=== Extrait fourni ===
Le film américain Bel Canto, interprété par Julianne Moore et Watanabe Ken, est l’adaptation d’un best-seller inspiré de faits réels, à savoir la crise des otages de l’ambassade du Japon au Pérou qui s’est déroulée sur quatre mois fin 1996, une affaire qui a secoué la communauté internationale. À l’occasion de la sortie du film au Japon, nous avons rencontré Ogura Hidetaka, ancien diplomate et ex-otage.

Ogura Hidetaka OGURA Hidetaka

Professeur au département de langues étrangères de l’université Kanagawa, spécialiste en relations internationales (en particulier en théorie des pays de l’hémisphère sud), histoire de la pensée en Amérique latine et théorie des cultures hispanophones. Né en 1951 à Osaka. Il entre en 1986 au ministère des Affaires étrangères,puis intègre le bureau de l’Amérique du Sud et Centrale et est posté à Cuba, au Pérou et au Mexique jusqu’à sa démission en 1998. Il enseigne à l’université Kanagawa depuis 2010. Il est l’auteur de nombreux ouvrages, parmi lesquels « Le dialogue brisé – réexamen de la crise de l’ambassade japonaise au Pérou » (Fûsatsu sareta taiwa – perû nihon taishi kôtei senkyo jiken saikô, Heibonsha, 2000), « L’image du "cœur de la réforme" dans l’hémisphère sud – vers la possibilité d’un mouvement social du 21e siècle » (Gurôbaru sausu ni okeru henkaku shutai zô – 21 seikigata shakai undô no kanôsei, Yôransha, 2018).

Le syndrome de Lima au cœur du film

Que pense Ogura Hidetaka de ce film, lui qui a réellement vécu cette longue prise d’otages ?

« Jusqu’à présent, la grande majorité des œuvres de ce type, que ce soient des séries ou des films, adoptaient le point de vue des autorités, l’intrigue portait généralement sur les moyens de libérer les otages. Ce film ne se cantonne pas à ce point de vue restreint, ce qui m’a semblé intéressant. Sans doute l’écrivaine et le réalisateur ont-ils tout d’abord voulu s’attacher à dépeindre ce qu’on appelle le syndrome de Lima, à travers l’évolution des relations entre les guérilleros et leurs otages. »

Les jeunes guérilleros s’attachent progressivement à leurs otages ©2017 BC Pictures LLC All rights reserved.
Les jeunes guérilleros s’attachent progressivement à leurs otages. ©2017 BC Pictures LLC All rights reserved.

C’est après cette prise d’otages que le « syndrome de Lima » a été ainsi baptisé. On parle souvent du syndrome de Stockholm pour désigner l’empathie développée par les otages envers leurs geôliers ; le syndrome de Lima désigne le contraire, à savoir un mouvement des geôliers envers leurs otages. Qu’en était-il dans les faits ?

« Les jeunes guérilleros se sont en effet attachés à certains otages. Certains étudiaient même l’histoire et l’espagnol avec un professeur d’université ou un prêtre. On jouait souvent ensemble à des jeux qui nous avaient été fournis par la Croix-Rouge. Le numéro 2 des geôliers a appris à jouer aux échecs japonais. Il n’était pas très instruit, mais il apprenait vite. »
=== Données étudiées ===
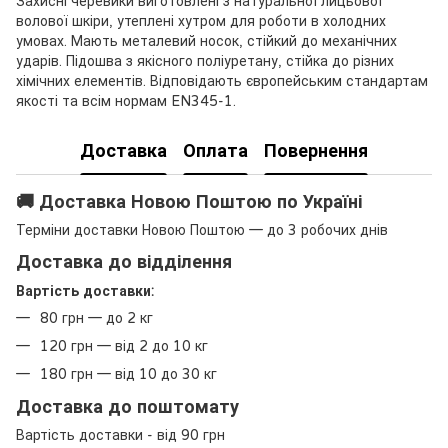
Захисні черевики виготовлені з натуральної лицьової
волової шкіри, утеплені хутром для роботи в холодних
умовах. Мають металевий носок, стійкий до механічних
ударів. Підошва з якісного поліуретану, стійка до різних
хімічних елементів. Відповідають європейським стандартам
якості та всім нормам EN345-1.
Доставка
Оплата
Повернення
🚚 Доставка Новою Поштою по Україні
Терміни доставки Новою Поштою — до 3 робочих днів
Доставка до відділення
Вартість доставки:
80 грн — до 2 кг
120 грн — від 2 до 10 кг
180 грн — від 10 до 30 кг
Доставка до поштомату
Вартість доставки - від 90 грн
===
| Objectif visé |
Citez mot pour mot le passage de l'extrait sur le film Bel Canto qui débute aux mots « Le syndrome de Lima au » et s'arrête après « otages ©2017 BC Pictures LLC All rights reserved. ».

| Zone de réponse |
Le syndrome de Lima au cœur du film

Que pense Ogura Hidetaka de ce film, lui qui a réellement vécu cette longue prise d’otages ?

« Jusqu’à présent, la grande majorité des œuvres de ce type, que ce soient des séries ou des films, adoptaient le point de vue des autorités, l’intrigue portait généralement sur les moyens de libérer les otages. Ce film ne se cantonne pas à ce point de vue restreint, ce qui m’a semblé intéressant. Sans doute l’écrivaine et le réalisateur ont-ils tout d’abord voulu s’attacher à dépeindre ce qu’on appelle le syndrome de Lima, à travers l’évolution des relations entre les guérilleros et leurs otages. »

Les jeunes guérilleros s’attachent progressivement à leurs otages ©2017 BC Pictures LLC All rights reserved.